TomTom announces new GPS sport watches free from Nike ecosystem
I use a GPS sport watch when jogging to track my progress and help motivate me through sharing results with friends. These two new TomTom products now support many online fitness services, and I will likely be picking one up as soon as I can.
It's that time of year when I am training for half marathons and Tough Mudder competitions, and the Motoactv keeps finding a place on my wrist to help me train. TomTom just revealed its new GPS Sport watches that no longer has them locked into the Nike ecosystem.
I previously took a look at the affordable Nike+ SportWatch, powered by TomTom, but couldn't live with the closed Nike ecosystem. I sometimes use my phone when I run, and need the flexibility to be able to get data into a service like RunKeeper, where everything is consolidated and shared with my running buddies.
I am extremely pleased to read that these new watches are multi-platform compatible and sync with services such as TomTom MySports website, MapMyFitness, RunKeeper, TrainingPeaks, and MyFitnessPal. I don't know yet if they will sync to a smartphone, but since they sync to these services, you will be able to still view the data when one of these apps is on your phone. This openness alone means it is likely that one of these will be my new training watch.

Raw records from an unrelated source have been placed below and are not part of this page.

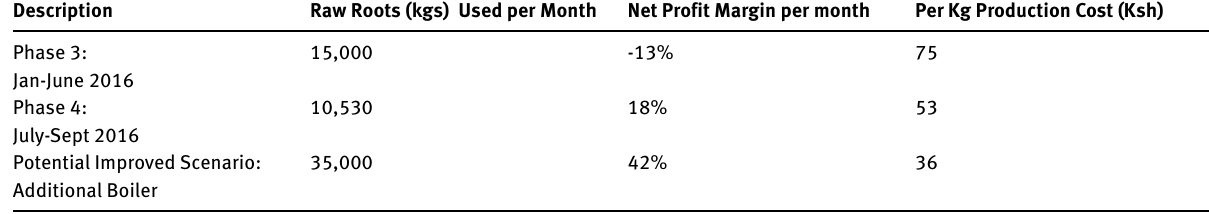
Table 2: Change in Profit Margins and Unit Costs Since January 2016 and Desired Target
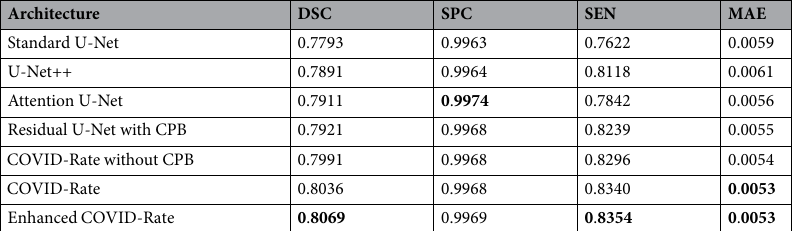
Table 4. Quantitative comparison of different architectures in segmenting COVID-19 lesions. The presented results are the average of the obtained results through a 10-fold cross-validation process. The best results have been highlighted in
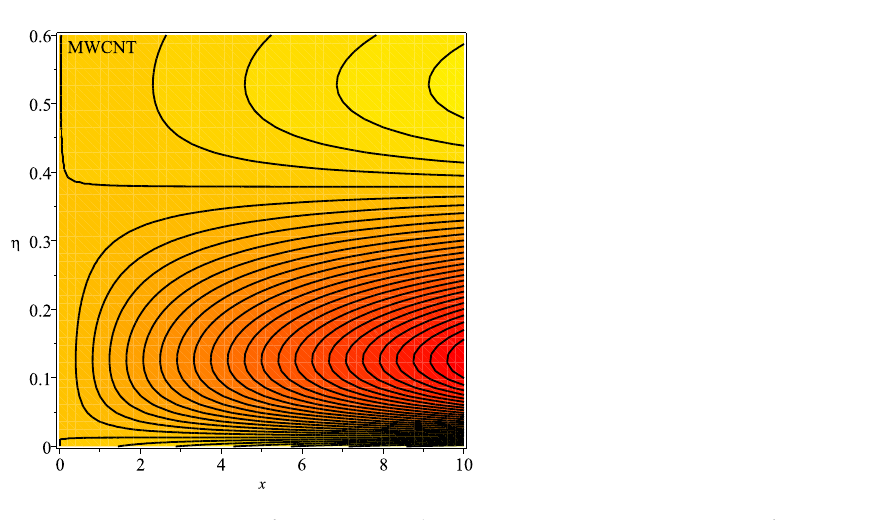
Figure 24. Repercussion of M egt = 1 with φ = 0.1, κ = 2, Ω = 1, ω = π /2, N = 10, Υ = 0.2, Pr = 100 on the isotherm.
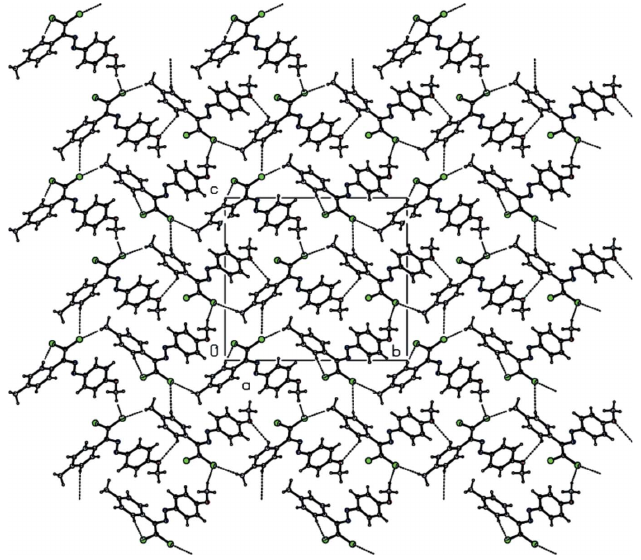
interactions [Table 2, Fig. 3; C5—H5 A (cid:2) (cid:2) (cid:2) Cg 2 i , C23—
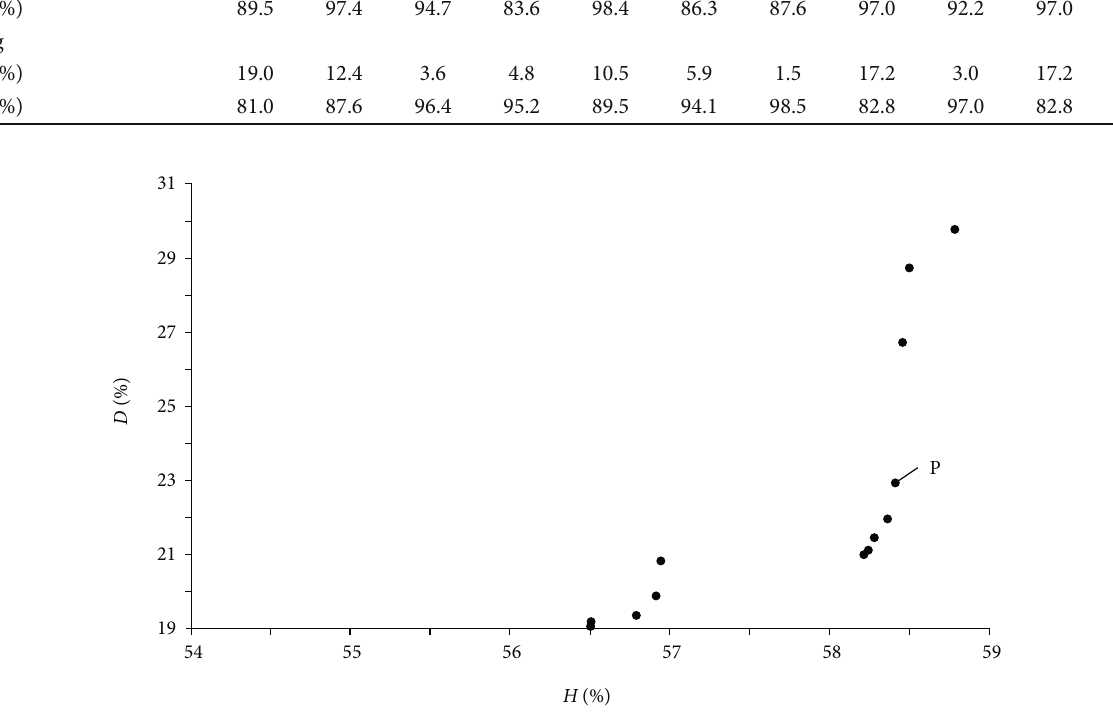
Figure 11: Pareto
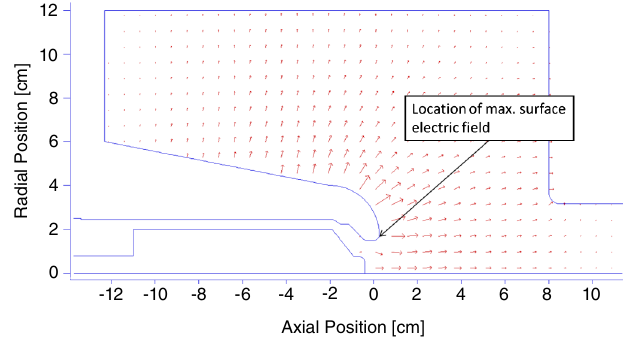
FIG. 14. Location of peak surface electric field in the cavity. With the cathode recessed 6.5 mm inside the nose cone, an on- cathode gradient of 6 : 5 MV = m at a phase of 90 degrees corre- sponds to a field on the tip of the nose cone of approximately 17 : 4 MV = m .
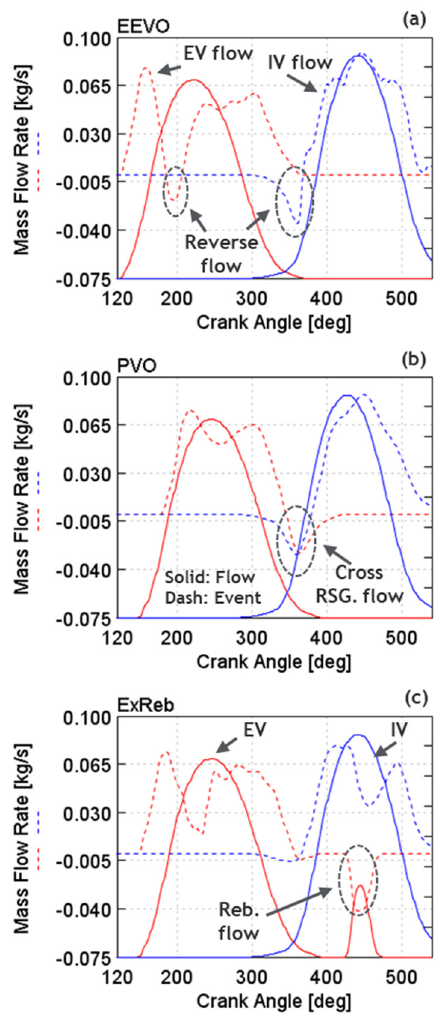
Figure 10. EV and IV flow trends for the ( a ) EEVO, ( b ) PVO, and ( c ) ExReb strategies for Tivc of 404 K at B10.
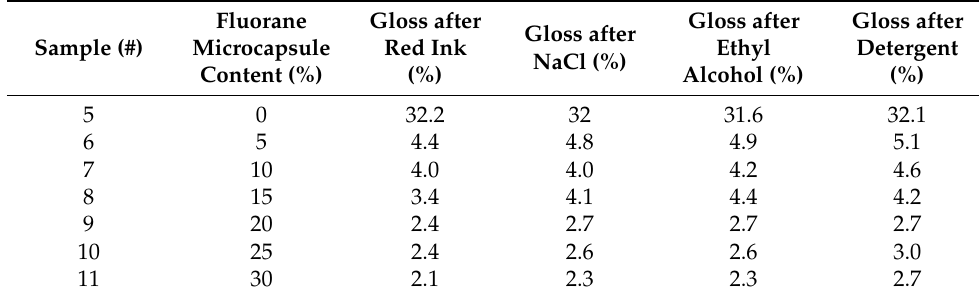
Table 8. The 60 ◦ gloss of the topcoat with fluorane microcapsules after liquid resistance.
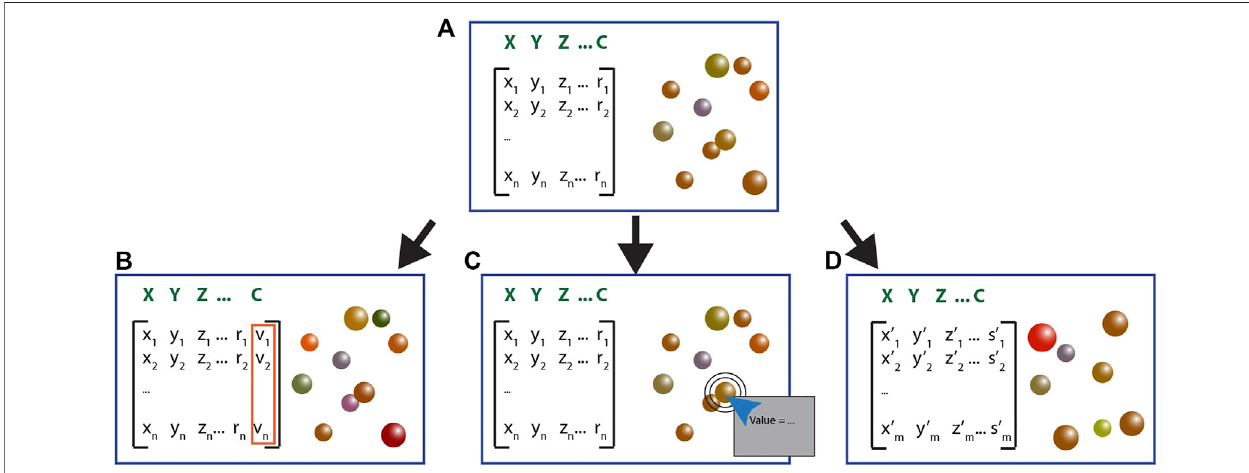
FIGURE 3 | Different library con fi gurations are compatible with Genuage and allow performing speci fi c manipulation of the data. (A) Initially, the point cloud is imported as a table of coordinates displays in Genuage as 3D spheres positioned at (X,Y,Z) coordinates with speci fi c visual attributes like colors (c). Depending on its format, the DLL: (B) performs a speci fi c calculation on the point cloud that results in an additional data column that could be assigned to a speci fi c visual feature, (C) retrieves the information from selected points. It displays the resulting calculus in a popping up window, (D) generates an entirely new point cloud with different elements based on speci fi c mathematic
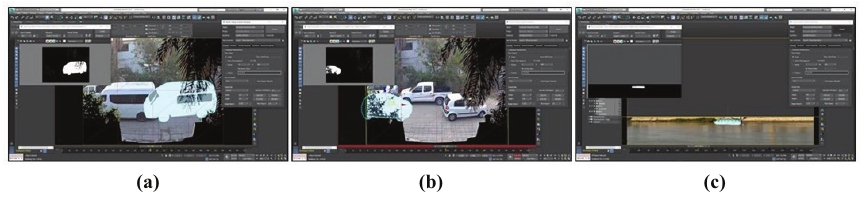
Fig. 6. Rendering on (a) van (b) car and (c)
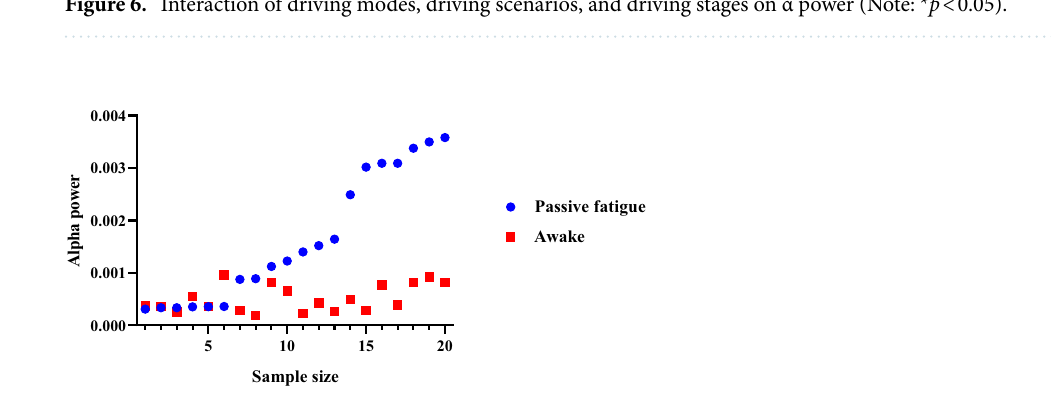
Figure 7. Scatter plot before and after passive fatigue.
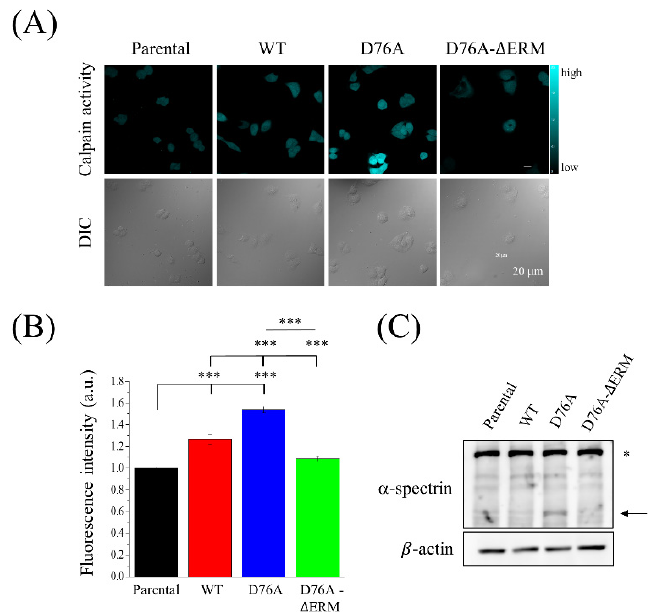
Figure 6. Calpain activity is influenced by the overexpression of different STIM1 variants. ( A ) Cells overexpressing different STIM1 variants were treated with t-BOC-LM-CMAC, which is an artificial fluorogenic calpain substrate, for 30 min. Confocal images showed the fluorescence intensity (upper panel) and the differential interference contrast (lower panel) of the cells. ( B ) Quantification of fluorescent intensity, which stood for calpain activity, from three independent experiments. Bars represent the mean ± SEM. *** p < 0.001 by one-way ANOVA. ( C ) Immunoblotting analysis using antibodies against the calpain substrate, α -spectrin. The stars and arrows indicate the intact and fragmented α -spectrin, respectively. β -actin served as the internal control.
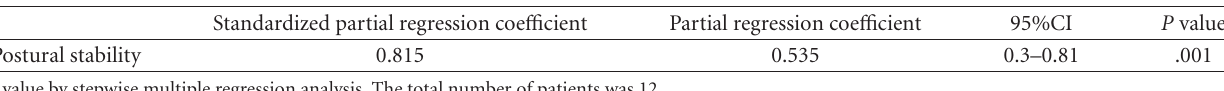
Table 2: Item in the motor examination of unified Parkinson’s disease rating scale associated with the gait domain of idiopathic normal pressure hydrocephalus grading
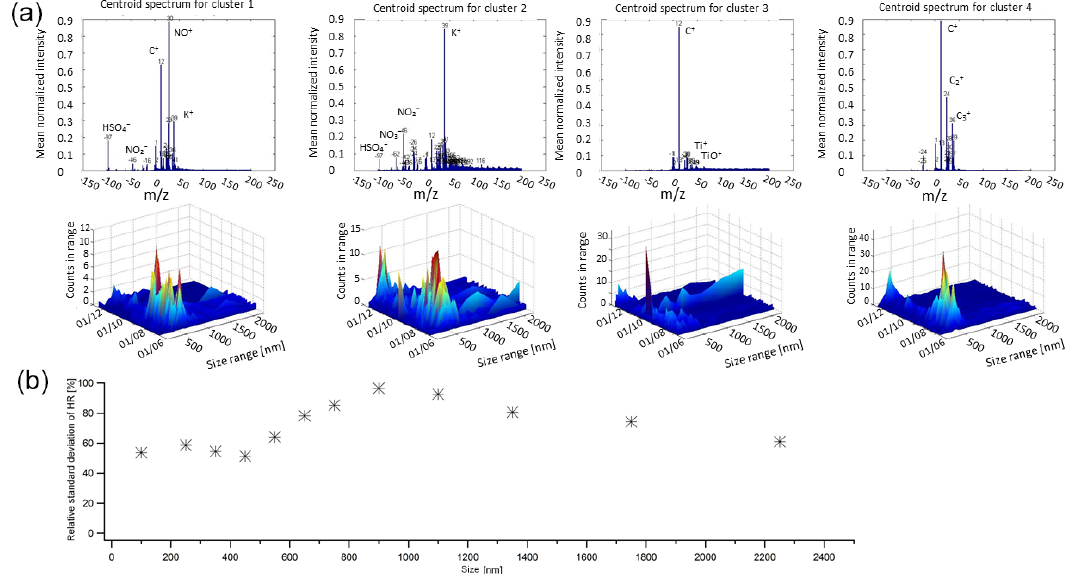
Figure 9. (a) Different clusters of particles and their evolution during the measurements in different size range between 10 and 2500nm. (b) The standard deviation of the total hit rate calculated every 5min during the measurements for each size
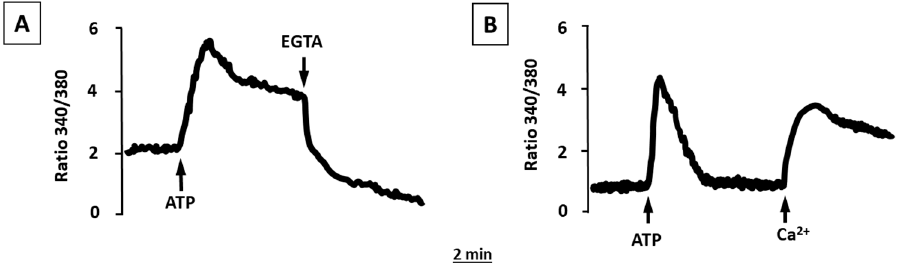
Figure 2. Effects of ATP on [Ca 2+ ] i concentrations in human differentiated white adipocytes. Human adipocytes, grown and differentiated in adipogenic medium on glass coverslips, were loaded with fura-2/AM, as described in the Section 4. ( A ) Adipocytes suspended in Ca 2+ -containing medium. ( B ) Adipocytes suspended in Ca 2+ -free medium. Where indicated, ATP (100 μ M), EGTA (1 mM), and Ca 2+ (1 mM) were added. Traces are representative of the fluorescence ratio F340/F380 of a typical experiment from three.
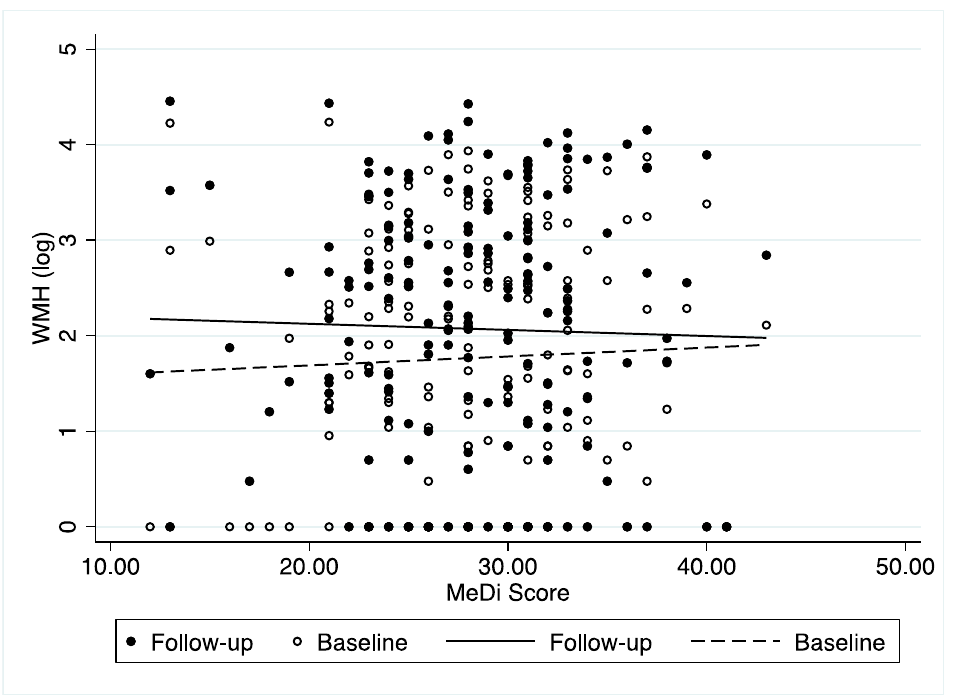
Figure 2. Relationship between Mediterranean diet score and white matter hyperintensity at baseline and follow-up visits. Table 2. Association between Mediterranean diet and change in white matter hyperintensity by population groups.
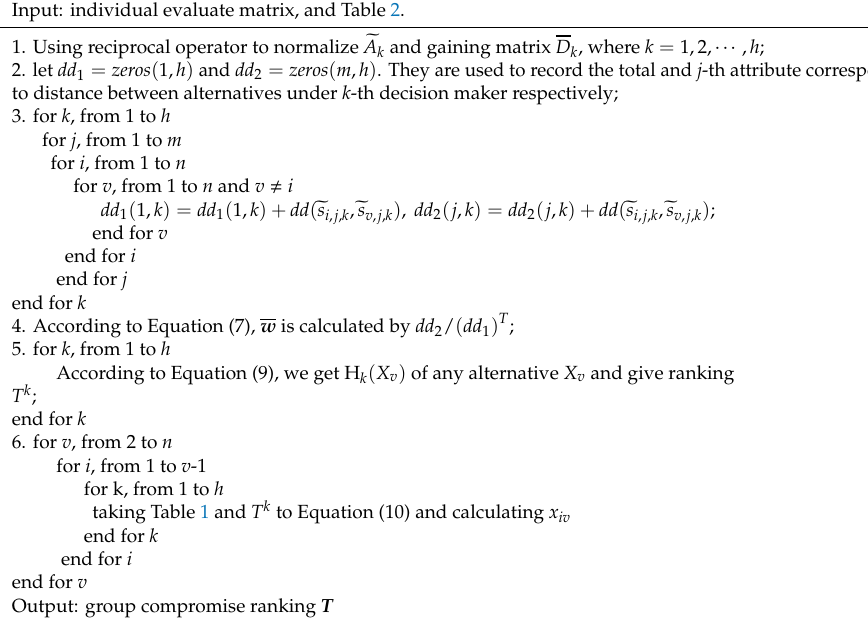
Table 3. The pseudocode of uncertain multiplicative linguistic decision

There are two new, large-screen GPS watches coming from TomTom. The TomTom Runner is focused on services for the jogger while the TomTom Multi-Sport is waterproof and works to monitor cycling and swimming as well. The large displays and one-button control look good to me, and I look forward to hearing about pricing and availability.
The new watches feature TomTom's Graphical Training Partner. Easy-to-read full-screen graphics help users get the most out of their workouts. They can view their real-time performance at-a-glance with three graphical training modes:
Race: Race against a personal best or most recent run. Quickly track performance with real-time graphics, to continue to improve run after run.
Goal: Set a distance, time, or calorie goal, and see progress toward that goal with simple, full-screen graphics and alerts.
Zone: Set a target for pace or heart rate (with optional heart-rate monitor) and track progress in a simple full-screen graph throughout a workout.
These two watches are only 11.5mm thick, have a battery that lasts up to 10 hours, are waterproof to 50 meters, use Bluetooth Smart to connect to sensors, and have a scratch- and impact-resistant glass display.
There is no pricing yet and availability is slated for midyear. It won't come in time for my June half marathon, but it may help me train for my October Tough Mudder.